The gospel - an invitation to joy: this is true indeed. When we want to convey the gospel to others, it must sound like that, so that even a corrupt man like Zacchaeus, filled with joy over the visit of Jesus, is moved to change his life to the better (Luke 19:1-10).
The gospel is an invitation to participate in the joy of God over His creation, when He looked at all he had made, and saw that it was really good (Gen. 1:31). It is an invitation to realize that I belong to His creation, that I, made in His image (Gen. 1:27), am a valuable being, designed to grow into a letter of God's love for others (2 Cor. 3:3); that all the hardship and temptation in my life are part of God's training plan to make me fit for a life of eternal quality: A life that I, those around me, and God find worthwhile; a life that radiates God's joy because it cannot be crushed by adversities (Rom. 8:28-39).

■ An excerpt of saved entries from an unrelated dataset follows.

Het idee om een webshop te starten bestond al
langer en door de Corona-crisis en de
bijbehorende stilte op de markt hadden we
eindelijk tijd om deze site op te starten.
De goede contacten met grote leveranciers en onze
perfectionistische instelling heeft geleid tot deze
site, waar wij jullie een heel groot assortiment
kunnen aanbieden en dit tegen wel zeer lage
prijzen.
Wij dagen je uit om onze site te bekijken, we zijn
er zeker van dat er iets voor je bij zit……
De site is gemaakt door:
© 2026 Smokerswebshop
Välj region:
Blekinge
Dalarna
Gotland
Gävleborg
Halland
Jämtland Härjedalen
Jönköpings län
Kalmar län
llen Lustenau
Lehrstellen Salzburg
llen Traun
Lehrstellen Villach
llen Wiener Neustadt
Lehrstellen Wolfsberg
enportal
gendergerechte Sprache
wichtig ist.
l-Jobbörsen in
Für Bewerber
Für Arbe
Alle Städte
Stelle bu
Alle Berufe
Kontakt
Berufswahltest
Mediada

The gospel is an invitation to the joy of love, a joy that we experience when we are caring and diligent, a joy we experience when we are cared for and appreciated, a joy we feel when we are accepted without having to hide our weaknesses (Ps. 32). The joy of love that brings forth the fruits of a life guided by the spirit of God (Gal. 5:22-23); the joy of love whose presence makes up for many imperfections (1 Pet. 4:8); the joy which makes us grow strong in patience, consideration, selflessness, courage and forgiveness, the attributes of love (1 Cor. 13:4-7).
The gospel is an invitation to participate in the joy of the angels when someone comes to life again after having been lost for God (Luke 15:1-32); to celebrate the generosity of God who shares with us His riches even if we do not deserve it, because He loves us (Is. 62:3-5). The joy of being forgiven for our own failures in life, and for having a new opportunity to begin. The joy of resurrection is not only an option for the distant future; it can become reality now if we turn from our lifeless rat race to a life in the guiding presence of God (Ps. 1).

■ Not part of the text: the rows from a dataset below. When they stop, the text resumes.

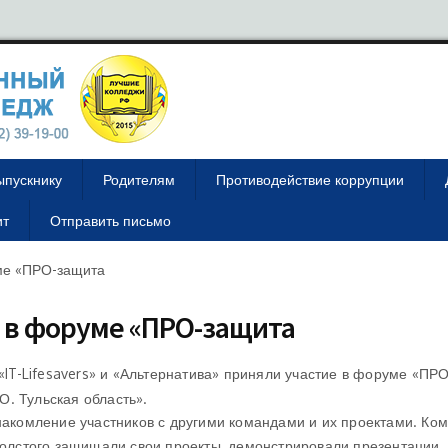
ыпускнику
Родителям
Противодействие коррупции
ит
Отправить письмо
ме «ПРО-защита
 в форуме «ПРО-защита
IT-Lifesavers» и «Альтернатива» приняли участие в форуме «ПР
. Тульская область».
акомление участников с другими командами и их проектами. Ко
 Толстого защищали свои проекты, демонстрировали презентации,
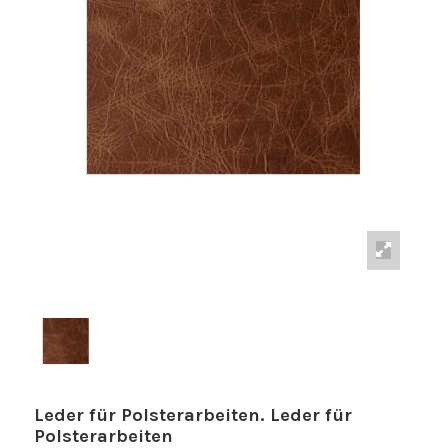
Leder für Polsterarbeiten. Leder für
Polsterarbeiten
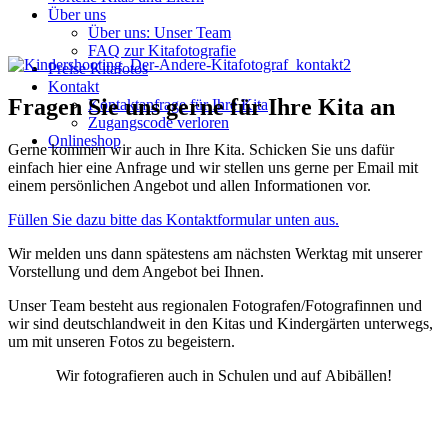
Über uns
Über uns: Unser Team
FAQ zur Kitafotografie
Preise Kitafotos
Kontakt
Fragen Sie uns gerne für Ihre Kita an
Kontaktanfrage für Ihre Kita
Zugangscode verloren
Onlineshop
Gerne kommen wir auch in Ihre Kita. Schicken Sie uns dafür
einfach hier eine Anfrage und wir stellen uns gerne per Email mit
einem persönlichen Angebot und allen Informationen vor.
Füllen Sie dazu bitte das Kontaktformular unten aus.
Wir melden uns dann spätestens am nächsten Werktag mit unserer
Vorstellung und dem Angebot bei Ihnen.
Unser Team besteht aus
regionalen
Fotografen/Fotografinnen und
wir sind
deutschlandweit
in den Kitas und Kindergärten unterwegs,
um mit unseren Fotos zu begeistern.
Wir fotografieren auch in
Schulen
und auf
Abibällen
!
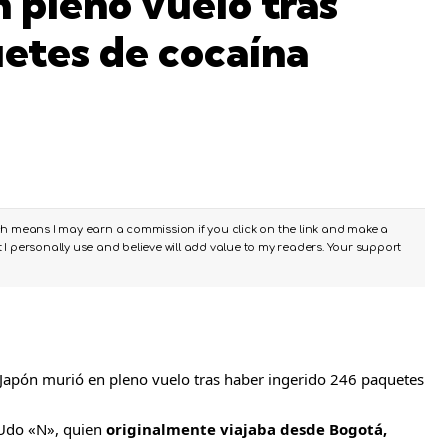
 pleno vuelo tras
uetes de cocaína
ch means I may earn a commission if you click on the link and make a
I personally use and believe will add value to my readers. Your support
Japón murió en pleno vuelo tras haber ingerido 246 paquetes
 Udo «N», quien
originalmente viajaba desde Bogotá,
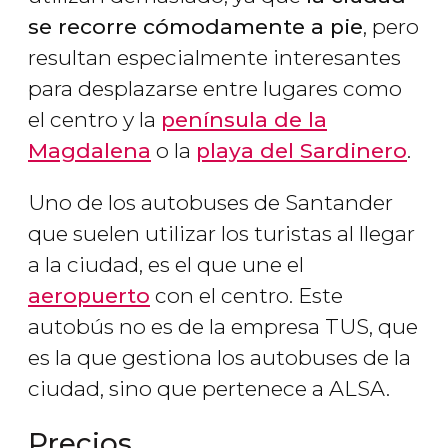
se recorre cómodamente a pie
, pero
resultan especialmente interesantes
para desplazarse entre lugares como
el centro y la
península de la
Magdalena
o la
playa del Sardinero
.
Uno de los autobuses de Santander
que suelen utilizar los turistas al llegar
a la ciudad, es el que une el
aeropuerto
con el centro. Este
autobús no es de la empresa TUS, que
es la que gestiona los autobuses de la
ciudad, sino que pertenece a ALSA.
Precios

The gospel is an invitation to the joy of freedom. We need no longer be slaves of destructive passions and desires (Rom. 6:20-23). We have a new master, Jesus Christ, who paid for our freedom with His life. He, the author of life (John 11:25-26), knows us better than we ever can, and He knows how to develop the best in us (Prov. 8:1-21). As children of God we are free to do whatever is constructive (1 Cor. 10:23-24), constrained only by the demands of love (Rom. 13:8).
The gospel is an invitation to the joy of perfection, the joy that we experience when we see something excellent, or when we have done something well. Nature is full of proof that God cherishes perfection (Ps. 19; Rom. 1:20), and, made in His image, we cannot fail being impressed, too. And Jesus has the confidence that we become perfect, too, beginning now (Matth. 5:48; Rom. 8:29; 1 John 4:18) and reaching into eternity (1 John 3:2; Phil. 3:21).
The gospel is an invitation to the joy of hope, the joy that brightens our day when the present seems bleak (Ps. 56). The joy of hope, nourished by the realization that God cares for us (Luke 12:22-31), shields us from the nagging desperation that creeps into our heart when disaster strikes (Ps. 46), when threatened by enemies (Prov. 16:7), when we feel abandoned or are struck by long-term illness (Ps. 88), when our plans fail (Prov. 19:21), when we lose someone or something important to us (Job 1:21). And there is the joy of looking forward to the end of times, when, in the new world God is preparing, there will be neither death nor sorrow, crying, or pain (Rev. 21:4).
But most of all, the gospel is an invitation to enjoy the presence of God (Matth. 4:17; 28:20; John 15:4-5). The joy of being with God (Neh. 8:10; Phil. 4:4) is the heart of all true joy, and makes up for all the difficulties we have to face in life (Ps. 73:23-28). Without God, we are weakest in the storms of life where we'd need strength most desperately; with Him we are invincible (Matth. 7:24-27). As servants of God, we are a source of strength and consolation for those in despair (2 Cor. 6:4-10): they see in us a living proof that unfortunate circumstances need not decide on the quality of life, if it is based on eternal values - values offered to us by a motherly caring God (Is. 66:13).